Work to complete:
Only one stretch of the data below is wanted: the lines starting at the one with "Where To Buy CS2 Skins Cheap?" and ending at the one with "How To Buy CS2 (CS:GO) Skins?", both included, given again exactly.

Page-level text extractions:
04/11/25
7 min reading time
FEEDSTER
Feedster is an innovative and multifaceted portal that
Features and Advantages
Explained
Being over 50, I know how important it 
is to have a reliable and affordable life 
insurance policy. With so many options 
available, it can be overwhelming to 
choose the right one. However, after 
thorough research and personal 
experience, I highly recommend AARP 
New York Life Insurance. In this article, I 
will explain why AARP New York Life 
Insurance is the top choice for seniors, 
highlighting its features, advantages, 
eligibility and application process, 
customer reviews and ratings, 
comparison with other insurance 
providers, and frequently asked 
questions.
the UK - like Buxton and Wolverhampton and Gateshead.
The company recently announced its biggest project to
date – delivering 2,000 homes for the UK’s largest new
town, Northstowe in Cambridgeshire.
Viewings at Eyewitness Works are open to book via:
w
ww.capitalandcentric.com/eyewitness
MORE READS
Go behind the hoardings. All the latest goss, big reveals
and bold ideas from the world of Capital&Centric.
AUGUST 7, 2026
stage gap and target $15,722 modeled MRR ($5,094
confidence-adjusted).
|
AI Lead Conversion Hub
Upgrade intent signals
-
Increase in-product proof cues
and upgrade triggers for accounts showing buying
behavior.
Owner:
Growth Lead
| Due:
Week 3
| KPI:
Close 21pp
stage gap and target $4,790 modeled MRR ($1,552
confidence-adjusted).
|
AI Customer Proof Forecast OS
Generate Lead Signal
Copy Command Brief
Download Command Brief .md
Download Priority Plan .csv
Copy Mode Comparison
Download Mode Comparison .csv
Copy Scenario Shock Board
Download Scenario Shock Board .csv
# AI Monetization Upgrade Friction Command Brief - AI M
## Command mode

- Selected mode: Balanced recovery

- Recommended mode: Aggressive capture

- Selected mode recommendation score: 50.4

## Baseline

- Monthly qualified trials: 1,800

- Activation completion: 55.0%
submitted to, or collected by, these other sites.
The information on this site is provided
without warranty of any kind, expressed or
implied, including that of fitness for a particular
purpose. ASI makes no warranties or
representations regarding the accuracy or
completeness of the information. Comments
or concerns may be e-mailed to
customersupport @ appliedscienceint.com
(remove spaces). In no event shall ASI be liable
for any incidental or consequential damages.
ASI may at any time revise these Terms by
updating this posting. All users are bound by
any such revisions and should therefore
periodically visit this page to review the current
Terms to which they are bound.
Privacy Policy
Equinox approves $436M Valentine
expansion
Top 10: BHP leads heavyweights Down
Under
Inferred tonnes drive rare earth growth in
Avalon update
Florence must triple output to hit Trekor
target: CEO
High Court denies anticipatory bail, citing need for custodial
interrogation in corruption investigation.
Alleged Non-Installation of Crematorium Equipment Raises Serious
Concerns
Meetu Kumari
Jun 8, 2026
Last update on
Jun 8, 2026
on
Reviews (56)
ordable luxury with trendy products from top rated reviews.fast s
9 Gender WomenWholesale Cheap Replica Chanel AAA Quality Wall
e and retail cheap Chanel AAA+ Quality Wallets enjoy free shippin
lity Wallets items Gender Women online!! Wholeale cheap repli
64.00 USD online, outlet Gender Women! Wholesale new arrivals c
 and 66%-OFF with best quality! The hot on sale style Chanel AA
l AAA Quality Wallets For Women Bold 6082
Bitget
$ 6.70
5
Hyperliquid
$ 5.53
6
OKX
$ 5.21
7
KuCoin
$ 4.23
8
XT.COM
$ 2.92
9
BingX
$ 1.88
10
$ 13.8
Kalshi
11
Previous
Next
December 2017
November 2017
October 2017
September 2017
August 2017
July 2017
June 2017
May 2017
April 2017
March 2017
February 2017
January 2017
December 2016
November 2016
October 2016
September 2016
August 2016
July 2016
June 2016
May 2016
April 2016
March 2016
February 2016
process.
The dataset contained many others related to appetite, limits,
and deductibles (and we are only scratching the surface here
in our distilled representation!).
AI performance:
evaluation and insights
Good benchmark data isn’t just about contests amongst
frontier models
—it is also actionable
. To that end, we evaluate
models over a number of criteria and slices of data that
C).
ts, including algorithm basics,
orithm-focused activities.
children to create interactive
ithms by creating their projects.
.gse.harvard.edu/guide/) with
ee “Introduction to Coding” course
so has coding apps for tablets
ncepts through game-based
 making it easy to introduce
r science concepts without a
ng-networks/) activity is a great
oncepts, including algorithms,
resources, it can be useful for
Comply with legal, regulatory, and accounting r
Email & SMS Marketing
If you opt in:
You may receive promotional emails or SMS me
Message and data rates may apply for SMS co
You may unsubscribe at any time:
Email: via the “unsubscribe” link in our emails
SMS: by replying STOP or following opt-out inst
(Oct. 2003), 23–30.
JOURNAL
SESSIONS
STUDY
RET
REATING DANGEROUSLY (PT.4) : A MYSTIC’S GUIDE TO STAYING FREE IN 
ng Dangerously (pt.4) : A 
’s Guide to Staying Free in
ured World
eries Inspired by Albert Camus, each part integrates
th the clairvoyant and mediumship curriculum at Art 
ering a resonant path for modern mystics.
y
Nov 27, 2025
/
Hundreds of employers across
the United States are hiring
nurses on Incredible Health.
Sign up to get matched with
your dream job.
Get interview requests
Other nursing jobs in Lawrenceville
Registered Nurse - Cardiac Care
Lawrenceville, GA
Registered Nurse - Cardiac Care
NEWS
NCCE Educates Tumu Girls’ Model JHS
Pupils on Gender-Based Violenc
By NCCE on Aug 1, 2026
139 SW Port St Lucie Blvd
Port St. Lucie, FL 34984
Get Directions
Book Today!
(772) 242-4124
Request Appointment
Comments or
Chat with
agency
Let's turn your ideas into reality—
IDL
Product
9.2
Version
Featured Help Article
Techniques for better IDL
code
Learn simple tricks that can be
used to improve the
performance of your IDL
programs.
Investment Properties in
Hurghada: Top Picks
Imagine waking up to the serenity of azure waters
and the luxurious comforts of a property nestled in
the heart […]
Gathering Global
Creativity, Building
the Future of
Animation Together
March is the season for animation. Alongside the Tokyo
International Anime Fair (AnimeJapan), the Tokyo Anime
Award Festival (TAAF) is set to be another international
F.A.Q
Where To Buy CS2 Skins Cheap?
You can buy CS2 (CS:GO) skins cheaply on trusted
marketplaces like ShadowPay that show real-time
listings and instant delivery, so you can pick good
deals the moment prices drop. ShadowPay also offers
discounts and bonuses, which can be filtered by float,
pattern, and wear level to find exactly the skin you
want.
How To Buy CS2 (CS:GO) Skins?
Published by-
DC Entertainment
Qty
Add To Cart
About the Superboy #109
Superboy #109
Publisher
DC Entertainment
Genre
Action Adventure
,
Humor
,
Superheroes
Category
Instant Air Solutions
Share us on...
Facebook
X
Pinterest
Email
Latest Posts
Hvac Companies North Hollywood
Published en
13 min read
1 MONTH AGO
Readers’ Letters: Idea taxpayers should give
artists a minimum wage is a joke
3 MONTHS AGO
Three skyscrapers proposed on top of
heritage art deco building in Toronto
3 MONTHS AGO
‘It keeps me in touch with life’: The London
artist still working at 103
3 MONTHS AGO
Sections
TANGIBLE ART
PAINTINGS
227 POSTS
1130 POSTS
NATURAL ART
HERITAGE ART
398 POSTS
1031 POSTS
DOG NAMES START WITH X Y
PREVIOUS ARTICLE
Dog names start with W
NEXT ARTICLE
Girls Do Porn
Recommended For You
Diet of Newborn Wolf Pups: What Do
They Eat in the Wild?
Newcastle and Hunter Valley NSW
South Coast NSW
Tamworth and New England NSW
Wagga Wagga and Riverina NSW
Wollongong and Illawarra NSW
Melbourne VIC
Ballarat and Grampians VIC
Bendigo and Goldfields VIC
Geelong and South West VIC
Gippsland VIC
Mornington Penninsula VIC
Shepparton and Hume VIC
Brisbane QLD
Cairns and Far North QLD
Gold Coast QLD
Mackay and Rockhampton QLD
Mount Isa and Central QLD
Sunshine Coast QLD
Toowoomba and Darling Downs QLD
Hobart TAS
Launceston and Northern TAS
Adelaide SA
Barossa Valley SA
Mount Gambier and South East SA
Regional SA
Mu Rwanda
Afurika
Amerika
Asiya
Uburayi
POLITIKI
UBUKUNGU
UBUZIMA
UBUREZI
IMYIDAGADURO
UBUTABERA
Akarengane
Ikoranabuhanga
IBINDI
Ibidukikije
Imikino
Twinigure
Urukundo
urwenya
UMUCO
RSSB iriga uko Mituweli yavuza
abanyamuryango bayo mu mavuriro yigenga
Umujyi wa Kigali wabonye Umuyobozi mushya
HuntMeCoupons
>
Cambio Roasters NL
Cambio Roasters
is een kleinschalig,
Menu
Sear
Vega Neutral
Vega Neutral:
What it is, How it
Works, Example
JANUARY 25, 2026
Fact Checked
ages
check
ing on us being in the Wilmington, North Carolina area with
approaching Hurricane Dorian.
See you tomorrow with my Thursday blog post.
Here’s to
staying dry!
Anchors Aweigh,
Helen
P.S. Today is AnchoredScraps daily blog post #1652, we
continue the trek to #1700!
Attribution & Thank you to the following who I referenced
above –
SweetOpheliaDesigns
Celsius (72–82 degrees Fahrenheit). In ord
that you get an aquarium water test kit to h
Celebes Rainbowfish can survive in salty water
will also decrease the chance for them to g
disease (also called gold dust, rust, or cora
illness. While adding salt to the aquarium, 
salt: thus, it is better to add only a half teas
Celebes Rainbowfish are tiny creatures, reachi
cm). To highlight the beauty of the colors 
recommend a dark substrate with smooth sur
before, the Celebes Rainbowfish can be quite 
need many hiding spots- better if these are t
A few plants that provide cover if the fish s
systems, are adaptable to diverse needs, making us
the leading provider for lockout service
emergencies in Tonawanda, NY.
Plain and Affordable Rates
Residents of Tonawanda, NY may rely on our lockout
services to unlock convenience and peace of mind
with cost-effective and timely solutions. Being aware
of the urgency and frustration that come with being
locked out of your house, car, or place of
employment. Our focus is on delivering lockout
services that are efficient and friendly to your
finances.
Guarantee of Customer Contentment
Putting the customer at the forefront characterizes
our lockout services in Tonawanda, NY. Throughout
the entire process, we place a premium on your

The completed task:
Where To Buy CS2 Skins Cheap?
You can buy CS2 (CS:GO) skins cheaply on trusted
marketplaces like ShadowPay that show real-time
listings and instant delivery, so you can pick good
deals the moment prices drop. ShadowPay also offers
discounts and bonuses, which can be filtered by float,
pattern, and wear level to find exactly the skin you
want.
How To Buy CS2 (CS:GO) Skins?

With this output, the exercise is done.